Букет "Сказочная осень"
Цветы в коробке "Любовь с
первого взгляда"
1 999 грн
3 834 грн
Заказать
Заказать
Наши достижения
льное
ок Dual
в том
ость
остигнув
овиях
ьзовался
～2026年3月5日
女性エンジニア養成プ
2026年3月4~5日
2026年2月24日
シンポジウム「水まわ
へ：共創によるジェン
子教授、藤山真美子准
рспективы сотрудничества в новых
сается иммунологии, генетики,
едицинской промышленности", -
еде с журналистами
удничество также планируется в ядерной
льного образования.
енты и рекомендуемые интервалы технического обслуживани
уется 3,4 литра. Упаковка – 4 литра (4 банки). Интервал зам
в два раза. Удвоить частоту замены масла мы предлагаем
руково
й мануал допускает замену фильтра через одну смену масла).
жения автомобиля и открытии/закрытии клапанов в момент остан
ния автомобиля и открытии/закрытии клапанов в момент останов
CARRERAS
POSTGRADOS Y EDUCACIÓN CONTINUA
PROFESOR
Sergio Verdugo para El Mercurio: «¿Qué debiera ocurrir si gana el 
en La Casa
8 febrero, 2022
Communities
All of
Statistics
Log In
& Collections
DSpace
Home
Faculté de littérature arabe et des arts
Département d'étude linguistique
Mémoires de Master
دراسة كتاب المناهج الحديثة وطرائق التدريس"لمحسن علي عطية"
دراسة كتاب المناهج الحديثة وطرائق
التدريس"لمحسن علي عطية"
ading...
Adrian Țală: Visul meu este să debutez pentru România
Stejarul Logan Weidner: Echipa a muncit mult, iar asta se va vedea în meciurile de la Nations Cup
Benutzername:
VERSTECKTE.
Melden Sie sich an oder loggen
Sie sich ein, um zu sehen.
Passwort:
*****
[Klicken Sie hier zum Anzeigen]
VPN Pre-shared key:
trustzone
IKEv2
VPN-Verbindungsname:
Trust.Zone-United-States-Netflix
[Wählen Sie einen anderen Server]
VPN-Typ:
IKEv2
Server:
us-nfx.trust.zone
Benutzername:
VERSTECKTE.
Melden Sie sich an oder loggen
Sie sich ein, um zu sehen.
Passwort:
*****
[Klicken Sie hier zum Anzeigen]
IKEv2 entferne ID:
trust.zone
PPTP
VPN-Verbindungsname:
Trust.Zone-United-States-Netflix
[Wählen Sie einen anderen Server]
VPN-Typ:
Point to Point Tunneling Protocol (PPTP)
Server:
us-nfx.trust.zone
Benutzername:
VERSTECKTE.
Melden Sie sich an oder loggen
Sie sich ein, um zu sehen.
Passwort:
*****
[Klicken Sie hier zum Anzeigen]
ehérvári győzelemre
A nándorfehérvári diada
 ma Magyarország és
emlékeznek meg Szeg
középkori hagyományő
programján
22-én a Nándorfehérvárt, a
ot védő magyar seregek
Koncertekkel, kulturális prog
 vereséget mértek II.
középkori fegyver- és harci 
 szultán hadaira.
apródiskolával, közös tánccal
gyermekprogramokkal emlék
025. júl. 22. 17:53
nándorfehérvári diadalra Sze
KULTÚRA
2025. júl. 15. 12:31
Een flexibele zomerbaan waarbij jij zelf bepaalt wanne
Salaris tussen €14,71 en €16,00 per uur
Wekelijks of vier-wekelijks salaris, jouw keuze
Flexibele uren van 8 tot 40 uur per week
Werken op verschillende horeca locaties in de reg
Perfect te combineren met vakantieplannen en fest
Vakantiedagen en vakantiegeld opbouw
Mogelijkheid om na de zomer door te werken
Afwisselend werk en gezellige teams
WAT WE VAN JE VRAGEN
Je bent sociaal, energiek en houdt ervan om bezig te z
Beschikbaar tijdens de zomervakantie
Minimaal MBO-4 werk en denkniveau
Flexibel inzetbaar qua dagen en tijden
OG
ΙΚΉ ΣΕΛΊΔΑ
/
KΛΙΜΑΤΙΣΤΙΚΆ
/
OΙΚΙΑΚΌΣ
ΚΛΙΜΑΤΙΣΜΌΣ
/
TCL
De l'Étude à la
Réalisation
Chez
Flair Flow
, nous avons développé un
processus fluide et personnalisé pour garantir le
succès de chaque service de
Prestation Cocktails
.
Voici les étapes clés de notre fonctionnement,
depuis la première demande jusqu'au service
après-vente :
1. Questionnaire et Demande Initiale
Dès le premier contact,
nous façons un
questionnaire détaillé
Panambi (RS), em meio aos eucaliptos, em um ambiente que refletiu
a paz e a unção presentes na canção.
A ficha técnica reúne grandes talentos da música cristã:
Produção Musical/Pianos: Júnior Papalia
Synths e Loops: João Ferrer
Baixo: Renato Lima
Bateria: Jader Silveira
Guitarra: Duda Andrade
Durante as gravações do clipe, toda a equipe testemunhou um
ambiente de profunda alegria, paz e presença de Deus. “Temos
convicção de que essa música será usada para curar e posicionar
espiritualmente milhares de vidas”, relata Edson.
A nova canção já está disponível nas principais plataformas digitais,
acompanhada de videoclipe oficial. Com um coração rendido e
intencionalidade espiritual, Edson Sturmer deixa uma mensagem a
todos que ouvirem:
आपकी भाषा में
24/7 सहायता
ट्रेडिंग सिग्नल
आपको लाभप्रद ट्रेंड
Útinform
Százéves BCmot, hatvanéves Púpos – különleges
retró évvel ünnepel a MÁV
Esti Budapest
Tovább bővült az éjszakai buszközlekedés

::::::::

# WHAT THE EXERCISE ASKS
Count the lines of the records above that contain the word "المناهج", and give only that number.

# ANSWER AREA
2